Algorithm Reflection
Bayesian Updating Pros
The main assumptions of this algorithm are that the player will always choose the smallest populated role and will have a specific starting population. The benefit of this is that the assumption that the player will generally choose an area they are lacking (ignoring the constraint of net production). Also depending on the priors, the algorithm will quickly learn what roles the player prioritizes. With that information, it can in time make fairly accurate predictions of what the player's next move will be and counter it. With accurate priors, a given village will challenge the player well.
Cons
The main issue with this algorithm is it is very reactive to the player's decisions and may not always take into account the best strategy for its own growth. If the player does not prioritize strength or technology, neither will the algorithm and will make the village inheriently weak to other AI unless it was given a knight or science heavy starting population. If it does not have a desirable starting population, it will likely fail despite however accurately it can counter the player moves. Additionally it is extremely computationally light in that it only has a few calculations to make all with time complexity of O(1).

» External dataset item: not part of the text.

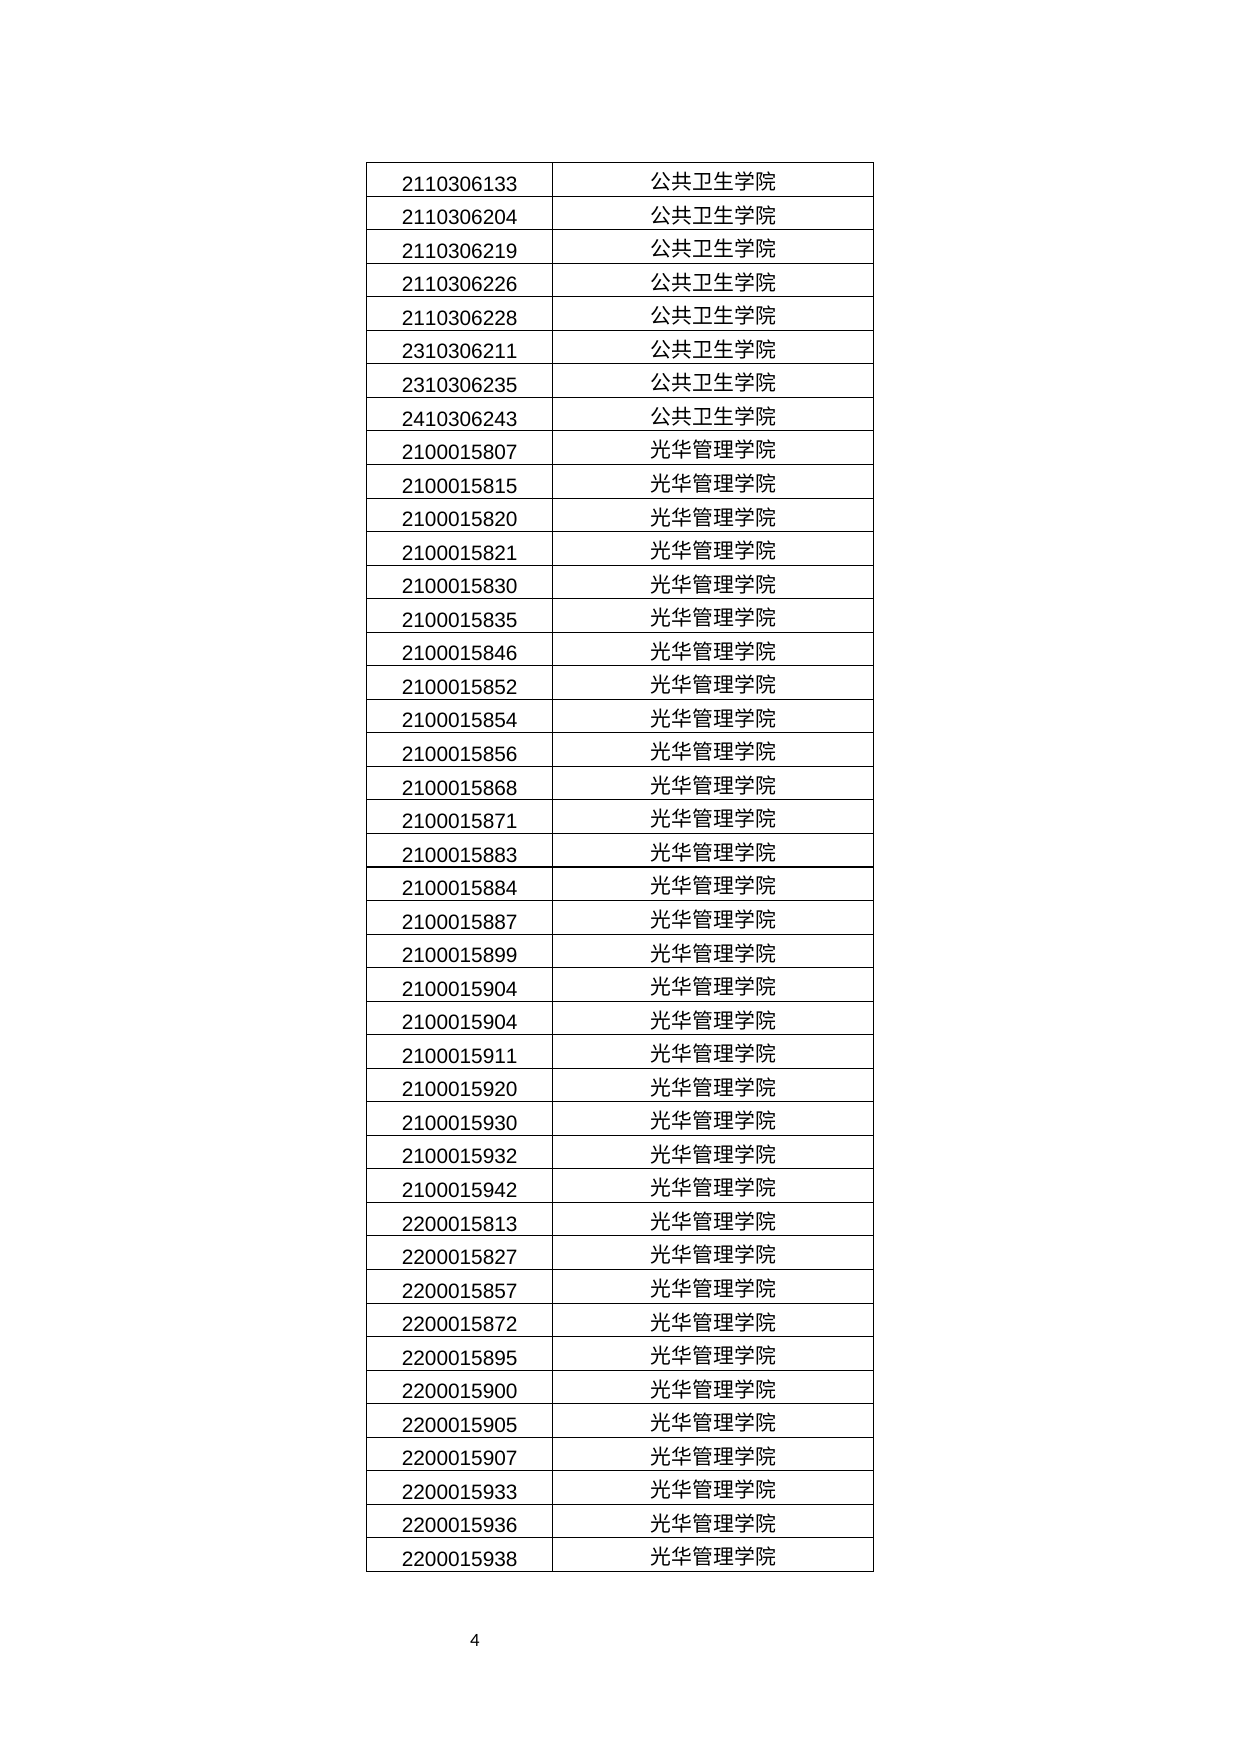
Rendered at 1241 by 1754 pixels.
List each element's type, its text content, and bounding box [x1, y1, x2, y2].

Multi-Population Genetic Algorithm Pros
If the strategy of the GA consisted of optimal moves for 100 turns, the AI would thrive at growing a strong village. It would be able to optimize the choice of growing each role on a given turn. This would make the AI much more difficult to attack as the player as the algorithm would likely be making much better decisions on a turn by turn basis.
Cons
There are two main issues with this algorithm. The first being that it would be extremely computationally heavy. A single AI would need to run likely at least 1000 generations. Each generation would consist of a list of a population of at least 100 strategies (each a list of length 100). Each generation would also have a number of O(n) calculations to manipulate the stratigies it carries. That would then be multiplied by the number of AI the player chooses to play against. This brings me to the next issue, the variability of the optimal solution. Every time the AI gets attacked, or attacked, the optimal solution would change and the algorithm would have to recalculate. This again, would add to the time and space complexity of the algorithm
Linear Programming Pros
With the nature of the game, there are a number of constraints that need to be taken into account. Linear programming would offer much simpler code that could produce just as good results. Alternative to the genetic algorithm, this algorithm would be good at finding an optimal solution for the given turn and would adapt each turn rather than produce a solution for an entire game. This would also allow for a more complex and constrained environment without adding too much complexity to the code. This means adding any future rules to the game would be made simpler.
Cons
An issue with this algorithm would be that the solution to finding the optimal strategy to the game is not a linear problem. It would take more time and effort to think about how to make the problem into a linear problem to then implement in code.